Tegelijkertijd moet de ‘donkere kant’ van deze ontwikkeling niet worden overschat. ‘Onze systemen zijn sterk verbeterd als het gaat om transparantie van de bestuursprocessen. Beleidsmakers moeten rapporteren met wie ze vergaderen en om welke redenen. Maar er is altijd ruimte voor verbetering, en ik denk dat mijn proefschrift daar een bijdrage aan levert. Het onderzoekt verder hoe de groepen waarmee beleidsmakers interacteren, intern georganiseerd zijn. In welke mate hebben belangengroepen de nodige organisatorische kenmerken om hun leden te betrekken en hun positie te vertegenwoordigen? Welke organisatorische structuren hebben zij opgezet om efficiënt en effectief met beleidsmakers om te gaan? Door uit te zoeken hoe belangengroepen intern georganiseerd zijn, kunnen we een betere inschatting maken van hun democratische bijdragen.’

Meer aandacht voor organisatiestructuur

Er zijn ook praktische lessen te leren voor iedereen die betrokken is bij Europese beleidsvorming, denkt hij. ‘EU-beleidsmakers zouden meer aandacht kunnen hebben voor de organisatiestructuur van de groepen. Uit de gegevens blijkt dat groepen die investeren in geprofessionaliseerde structuren, meer toegang krijgen tot beleidsmakers. Maar dat zijn niet noodzakelijk de groepen die de wil van hun leden goed vertegenwoordigen.’

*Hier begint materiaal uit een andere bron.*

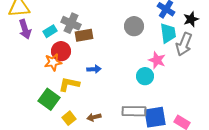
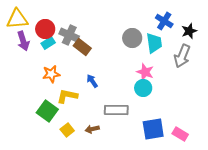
cyan trapezoid: (168, 33) -> (154, 43), moved
brown rectangle: (84, 35) -> (82, 47), turned 48
red circle: (61, 51) -> (45, 29), moved
pink star: (157, 60) -> (145, 72), moved
blue arrow: (94, 69) -> (92, 81), turned -120
gray rectangle: (134, 111) -> (116, 110), moved

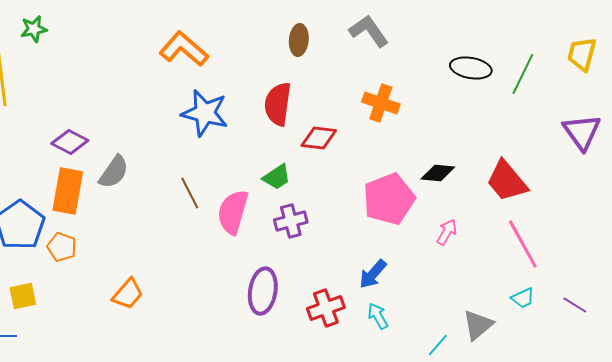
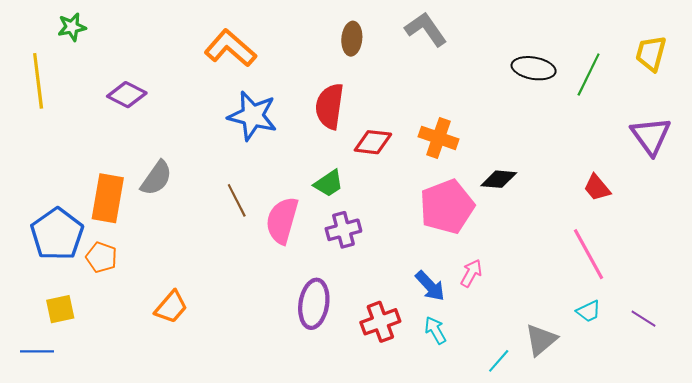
orange cross: (381, 103) -> (438, 138), moved
purple diamond: (70, 142) -> (127, 95), moved
red trapezoid: (507, 181) -> (597, 188), moved, size x0.6
pink arrow: (447, 232) -> (471, 273), moved
blue arrow: (373, 274) -> (430, 286), turned -84

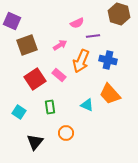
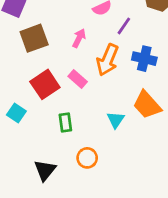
purple line: (93, 36) -> (124, 26), turned -48
pink arrow: (60, 45) -> (79, 38), turned -32
cyan triangle: (87, 105) -> (116, 120), turned 40
cyan square: (19, 112) -> (16, 113), moved

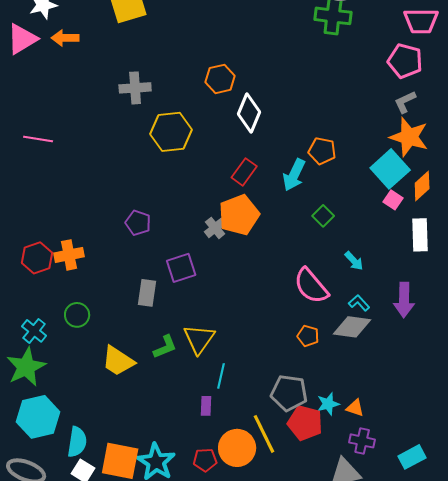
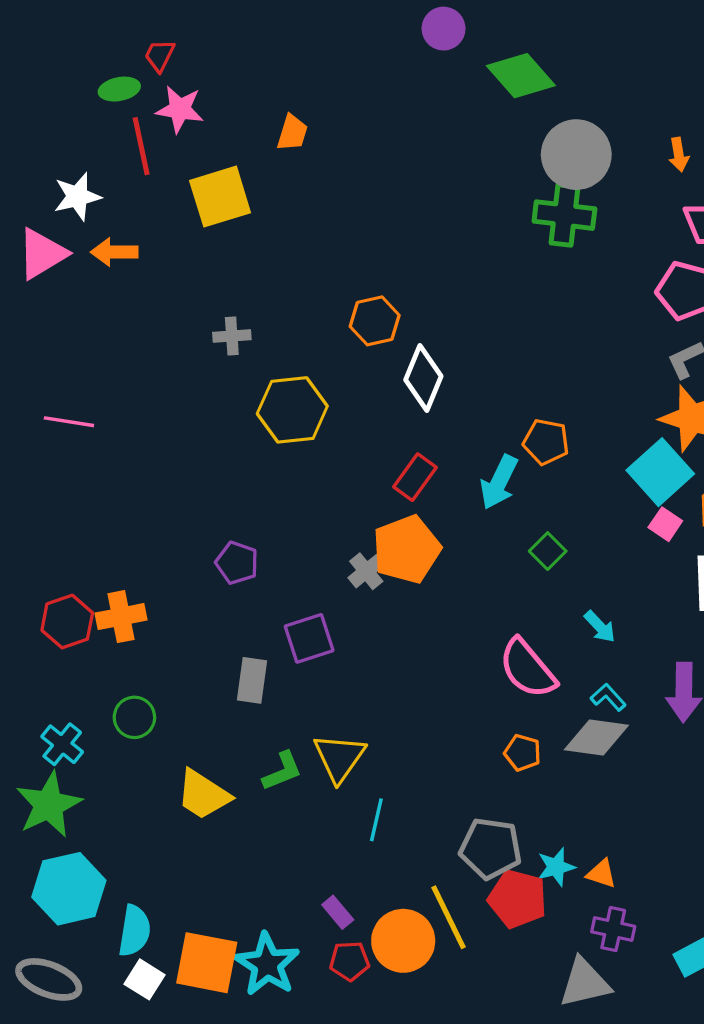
gray cross: (135, 88) -> (232, 336), size x0.7
purple rectangle: (206, 406) -> (338, 912), moved, turned -42

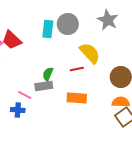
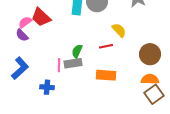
yellow semicircle: (90, 53) -> (119, 30), size x0.7
pink line: (25, 95) -> (59, 65), moved, turned 64

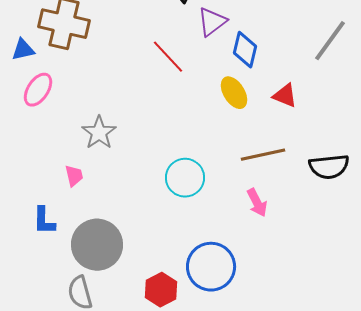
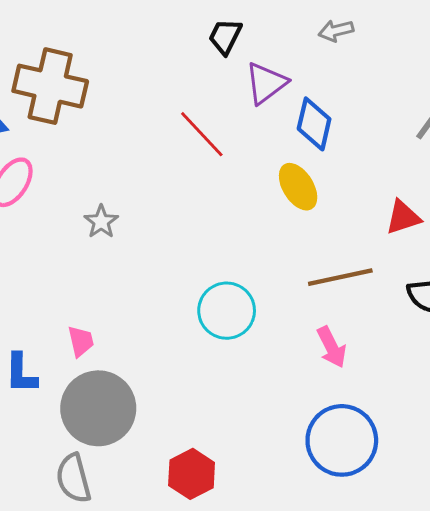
red triangle: (285, 96) -> (403, 217), moved, turned -40
gray star: (99, 133) -> (101, 222), moved, size x0.7
pink trapezoid: (74, 176) -> (81, 341), moved
blue circle: (211, 267) -> (342, 440), moved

‘Leiders van belangengroepen moeten tijd en moeite investeren in het onderzoeken van de verschillende standpunten en perspectieven binnen de groep, en dat gebeurt niet altijd. Burgers moeten zich op hun beurt bewust zijn van de belangrijke rol die belangengroepen in onze democratieën spelen. En we hebben meer regelgeving nodig om de transparantie te vergroten in de besluitvormingsprocessen waarbij belangengroepen betrokken zijn.’